Group-By	The dimension based on which data is aggregated. This parameter is equivalent to the GROUP BY clause in SQL. Log data is grouped by the specified dimension. If you do not specify a dimension, all data is aggregated based on the specified aggregate function. For more information, see GROUP BY clause.
Select SQL	Converts the statistical methods that you specify to an SQL statement. This parameter indicates how data is processed.
Application Groups	The name of the application group. The metric is added to the specified application group.

In the Configure Alert Rule step, configure an alert rule to monitor the keyword ERROR and click Next.

Parameter	Description
Alert Rule	The name of the alert rule.
Rule Description	The condition that triggers an alert. If the metric meets the specified condition, an alert is triggered.
Alert Level	The alert notification method. Valid value: Email + Webhook
Number of times the threshold is exceeded before alerts are triggered	The number of consecutive times that the threshold value is exceeded. If the number of times exceeds the limit that you specify, the alert contacts in the alert contact groups receive alert notifications. Valid values: 1, 3, 5, 10, 15, 30, 60, 90, 120, and 180.
Mute Period	The interval at which Cloud Monitor resends an alert notification before the alert is cleared. Valid values: 5 Minutes, 15 Minutes, 30 Minutes, 60 Minutes, 3 Hours, 6 Hours, 12 Hours, and 24 Hours. Cloud Monitor sends an alert notification when a metric value reaches the threshold. If the metric value reaches the threshold again within the mute period, Cloud Monitor does not resend an alert notification. If the alert is not cleared after the mute period ends, Cloud Monitor resends an alert notification.
Effective Period	The period during which the alert rule is effective. Cloud Monitor monitors the metric based on the alert rule only within the specified period.
Alert Callback	The callback URL that can be accessed over the Internet. Cloud Monitor sends a POST or GET request to push an alert notification to the callback URL that you specify. Only HTTP requests are supported. For information about how to configure alert callbacks, see Use the alert callback feature to send notifications about threshold-triggered alerts.

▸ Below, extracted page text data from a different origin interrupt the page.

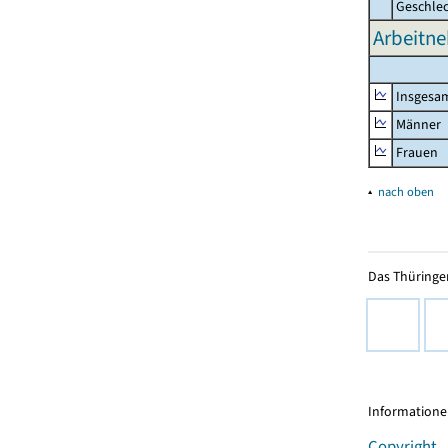
Geschle
Arbeitne
Insgesa
Männer
Frauen
▴
nach oben
Das Thüringer
Informationen
Copyright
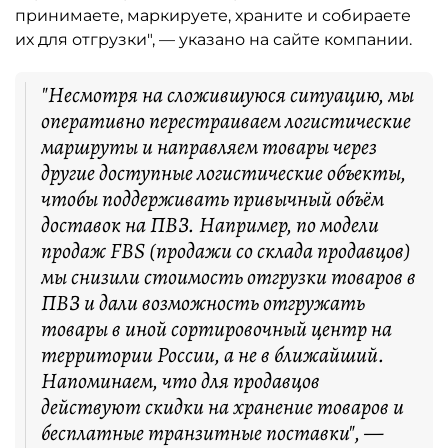
принимаете, маркируете, храните и собираете
их для отгрузки", — указано на сайте компании.
"Несмотря на сложившуюся ситуацию, мы
оперативно перестраиваем логистические
маршруты и направляем товары через
другие доступные логистические объекты,
чтобы поддерживать привычный объём
доставок на ПВЗ. Например, по модели
продаж FBS (продажи со склада продавцов)
мы снизили стоимость отгрузки товаров в
ПВЗ и дали возможность отгружать
товары в иной сортировочный центр на
территории России, а не в ближайший.
Напоминаем, что для продавцов
действуют скидки на хранение товаров и
бесплатные транзитные поставки", —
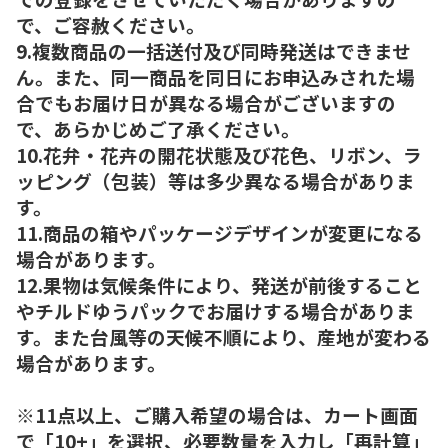
で、ご容赦ください。
9.複数商品の一括送付及び同時発送はできませ
ん。また、同一商品を同日にお申込みされた場
合でもお届け日が異なる場合がございますの
で、あらかじめご了承ください。
10.花弁・花卉の開花状態及び花色、リボン、ラ
ッピング（包装）等は多少異なる場合がありま
す。
11.商品の箱やパッケージデザインが変更になる
場合があります。
12.果物は気候条件により、発送が前後すること
やチルドゆうパックでお届けする場合がありま
す。また台風等の天候不順により、産地が変わる
場合があります。
※11点以上、ご購入希望の場合は、カート画面
で「10+」を選択、必要数量を入力し「再計算」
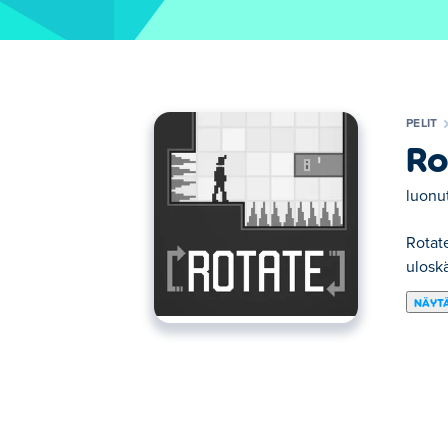
PELIT
Ro
luonu
Rotate
uloskä
NÄYTÄ
Tässä voit pelata peliä Rotate. Rotate on 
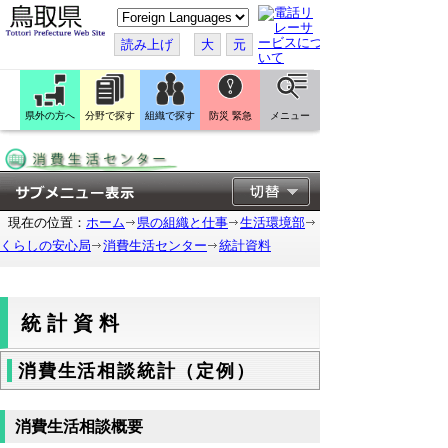
こ
の
ペ
読み上げ
大
元
ー
ジ
を
翻
訳
県外の方へ
分野で探す
組織で探す
防災 緊急
メニュー
す
る
現在の位置：
ホーム
県の組織と仕事
生活環境部
くらしの安心局
消費生活センター
統計資料
統計資料
消費生活相談統計（定例）
消費生活相談概要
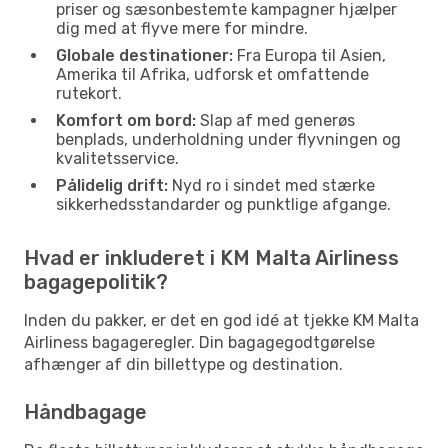
priser og sæsonbestemte kampagner hjælper
dig med at flyve mere for mindre.
Globale destinationer:
Fra Europa til Asien,
Amerika til Afrika, udforsk et omfattende
rutekort.
Komfort om bord:
Slap af med generøs
benplads, underholdning under flyvningen og
kvalitetsservice.
Pålidelig drift:
Nyd ro i sindet med stærke
sikkerhedsstandarder og punktlige afgange.
Hvad er inkluderet i KM Malta Airliness
bagagepolitik?
Inden du pakker, er det en god idé at tjekke KM Malta
Airliness bagageregler. Din bagagegodtgørelse
afhænger af din billettype og destination.
Håndbagage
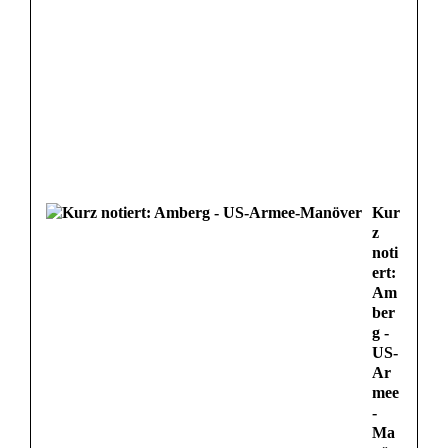
Kur
z
noti
ert:
Am
ber
g -
US-
Ar
mee
-
Ma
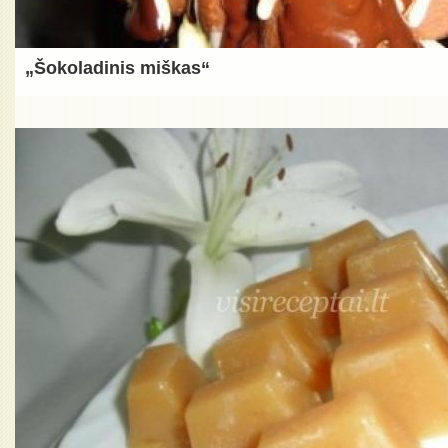
„Šokoladinis miškas“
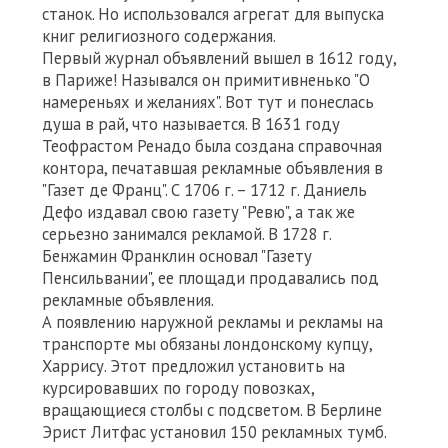
станок. Но использовался агрегат для выпуска
книг религиозного содержания.
Первый журнал объявлений вышел в 1612 году,
в Париже! Назывался он примитивненько "О
намереньях и желаниях". Вот тут и понеслась
душа в рай, что называется. В 1631 году
Теофрастом Ренадо была создана справочная
контора, печатавшая рекламные объявления в
"Газет де Франц". С 1706 г. – 1712 г. Даниель
Дефо издавал свою газету "Ревю", а так же
серьезно занимался рекламой. В 1728 г.
Бенжамин Франклин основал "Газету
Пенсильвании", ее площади продавались под
рекламные объявления.
А появлению наружной рекламы и рекламы на
транспорте мы обязаны лондонскому купцу,
Харрису. Этот предложил установить на
курсировавших по городу повозках,
вращающиеся столбы с подсветом. В Берлине
Эрист Литфас установил 150 рекламных тумб.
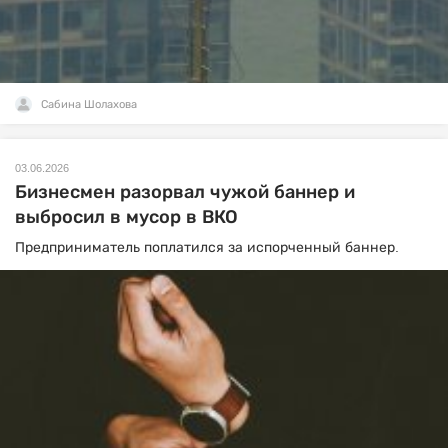
Сабина Шолахова
03.06.2026
Бизнесмен разорвал чужой баннер и
выбросил в мусор в ВКО
Предприниматель поплатился за испорченный баннер.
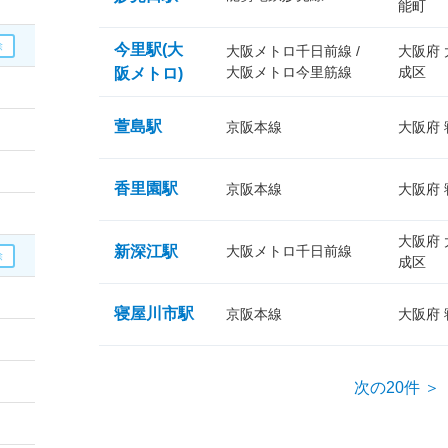
能町
今里駅(大
大阪メトロ千日前線 /
大阪府
大阪メトロ今里筋線
成区
阪メトロ)
萱島駅
京阪本線
大阪府
香里園駅
京阪本線
大阪府
大阪府
新深江駅
大阪メトロ千日前線
成区
寝屋川市駅
京阪本線
大阪府
次の20件 ＞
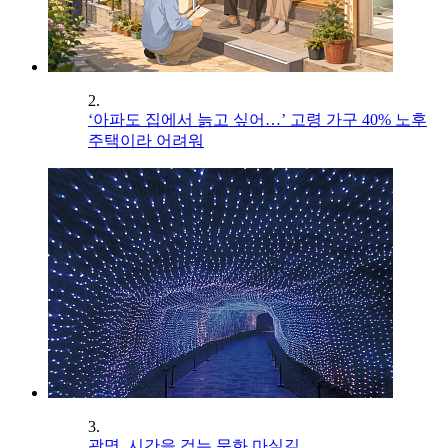
2.
‘아파도 집에서 늙고 싶어…’ 고령 가구 40% 노후
주택이라 어려워
3.
광명, 시간을 걷는 문화 마실길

In the Creation Result step, click Close.

View the monitoring data of the keyword ERROR.
After you create the log monitoring metric, wait for 3 to 5 minutes. On the Log Monitoring page, find the metric whose monitoring chart you want to view and click the icon in the Actions column.
View the alert notifications that are sent for the keyword ERROR.
If an ERROR-level log appears in Simple Log Service, Cloud Monitor sends an alert notification.

Parameter	Description
Region	The region in which the Simple Log Service project resides.
Project	The name of the Simple Log Service project.
Logstore	The name of the Simple Log Service Logstore.